__What you will do__
Give the listing again character for character, but drop the images.
■ ■ ■ ■ ■ ■ ■
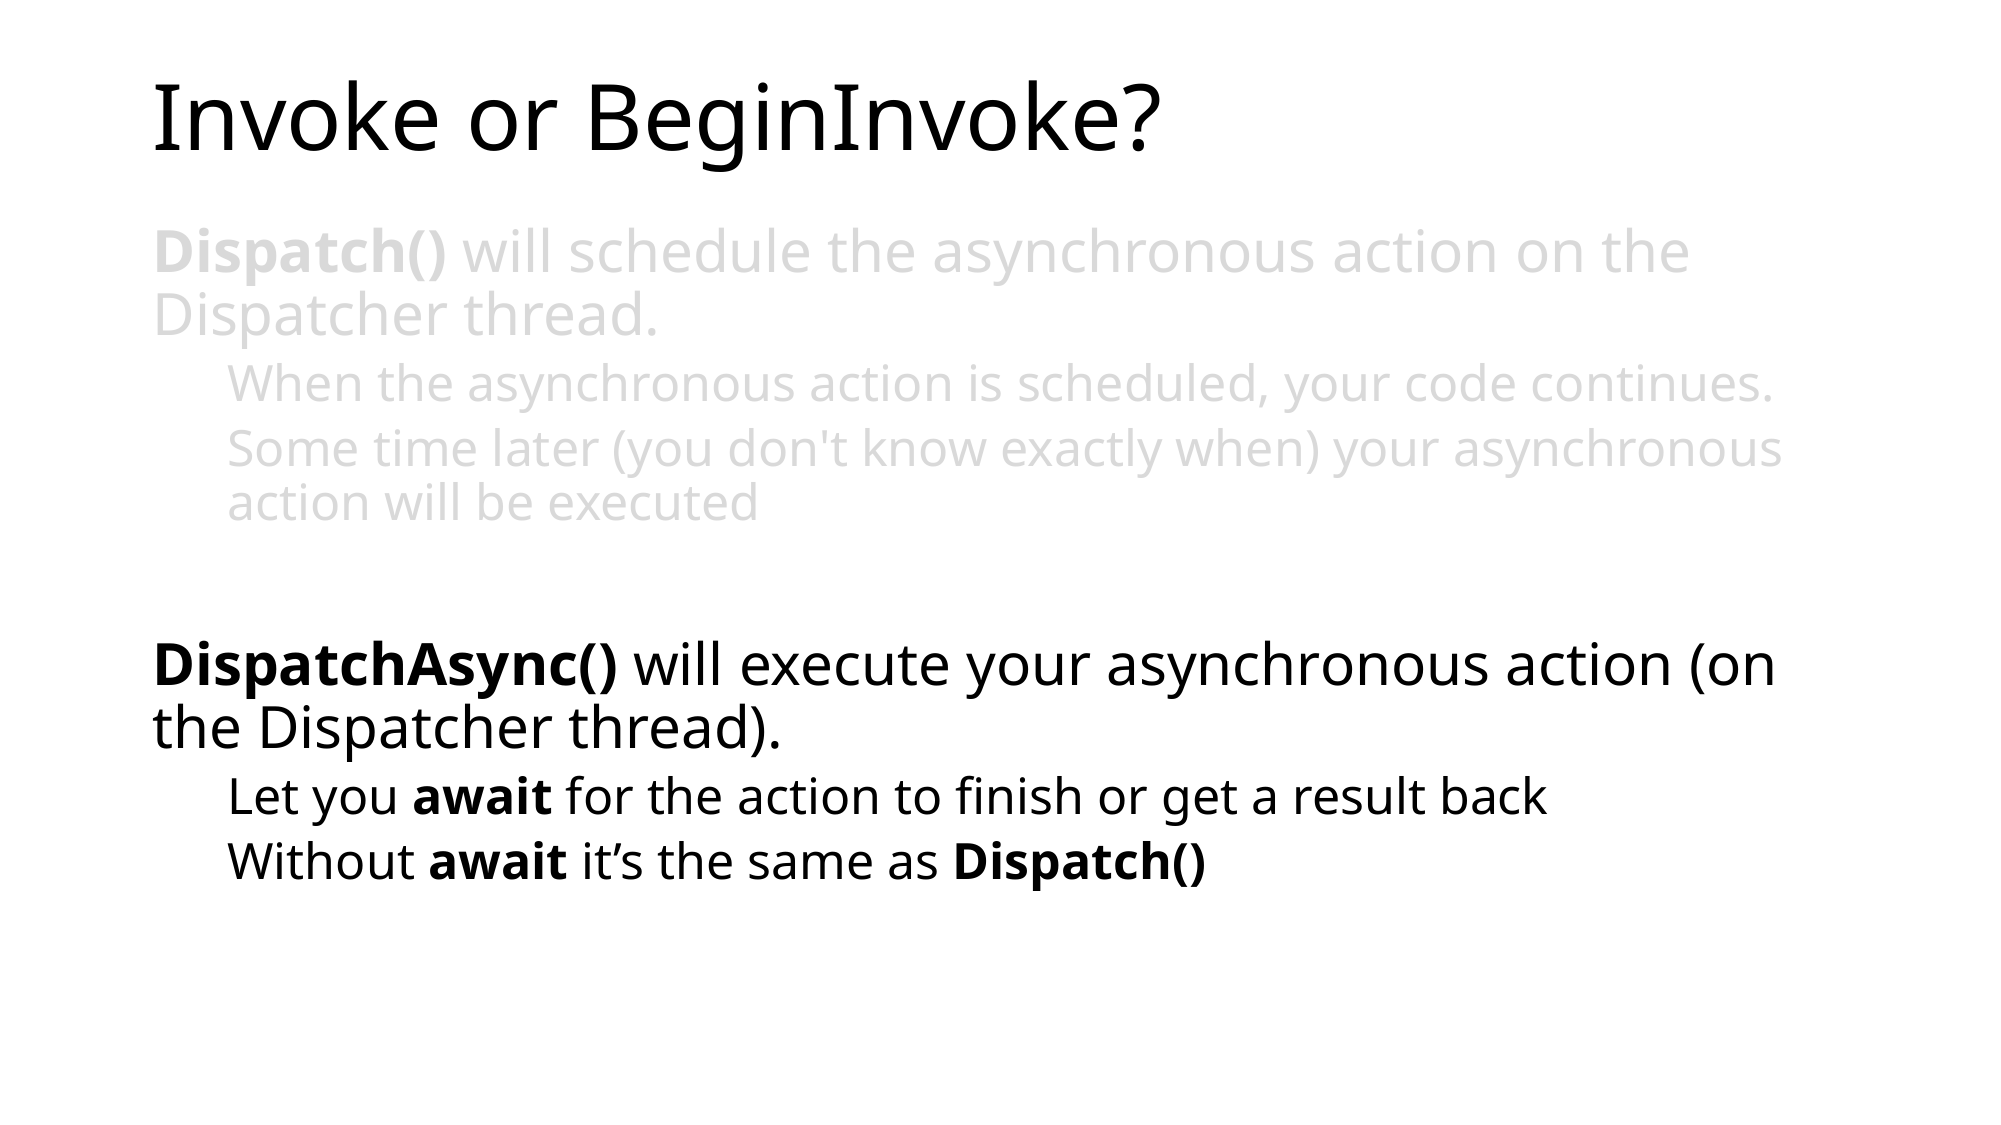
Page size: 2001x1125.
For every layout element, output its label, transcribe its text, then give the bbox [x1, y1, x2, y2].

list Dispatch() will schedule the asynchronous action on the Dispatcher thread. When the asynchronous action is scheduled, your code continues. Some time later (you don't know exactly when) your asynchronous action will be executed DispatchAsync() will execute your asynchronous action (on the Dispatcher thread). Let you await for the action to finish or get a result back Without await it’s the same as Dispatch() [137, 215, 1863, 1014]
title Invoke or BeginInvoke? [137, 59, 1863, 182]
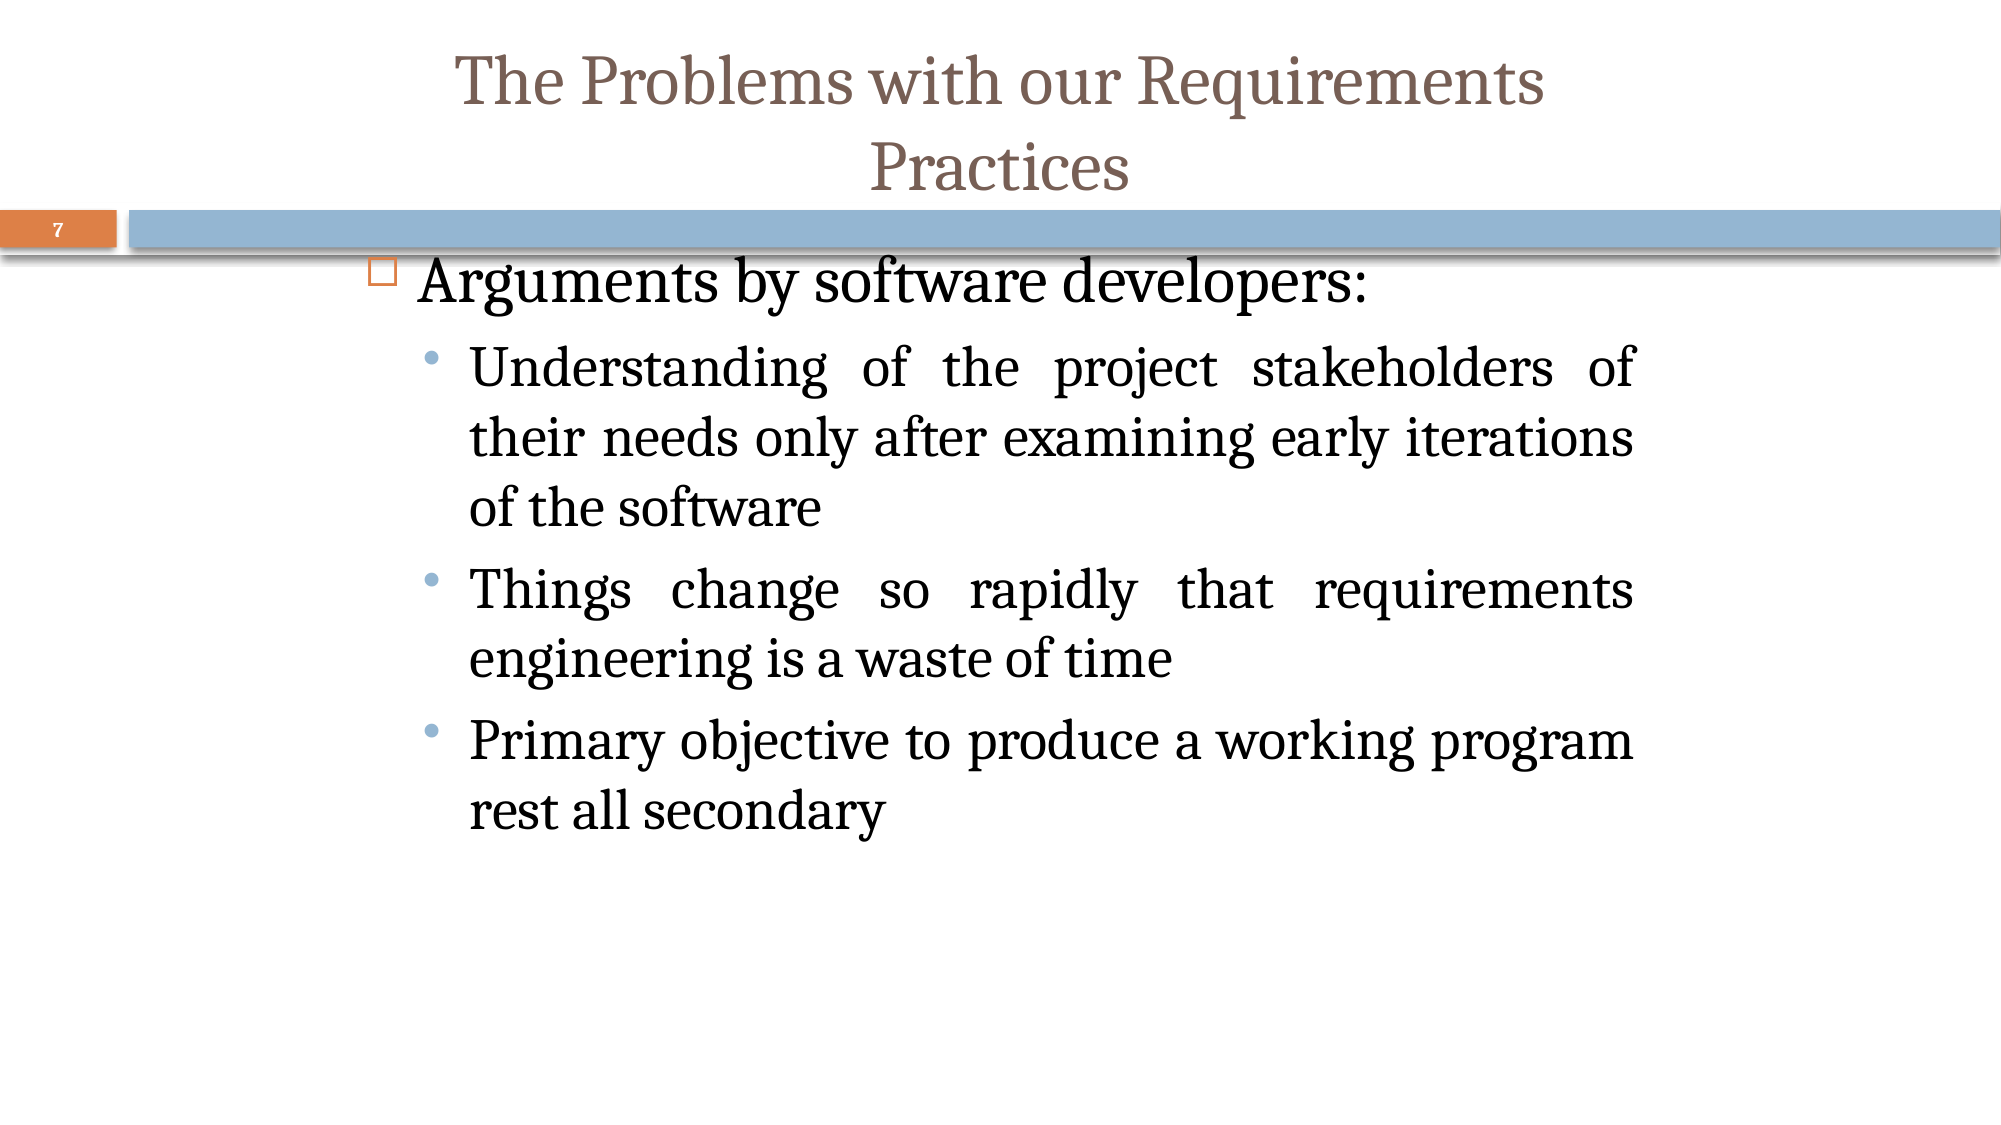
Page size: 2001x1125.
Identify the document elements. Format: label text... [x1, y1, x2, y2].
■ ■ ■ ■ ■ ■ ■
__Exercise solution__
Page size: 2001x1125.
For every layout element, output its label, transcribe its text, then give the bbox [x1, y1, x2, y2].

list Dispatch() will schedule the asynchronous action on the Dispatcher thread. When the asynchronous action is scheduled, your code continues. Some time later (you don't know exactly when) your asynchronous action will be executed DispatchAsync() will execute your asynchronous action (on the Dispatcher thread). Let you await for the action to finish or get a result back Without await it’s the same as Dispatch() [137, 215, 1863, 1014]
title Invoke or BeginInvoke? [137, 59, 1863, 182]
Page size: 2001x1125.
Identify the document elements. Format: label text... [x1, y1, x2, y2].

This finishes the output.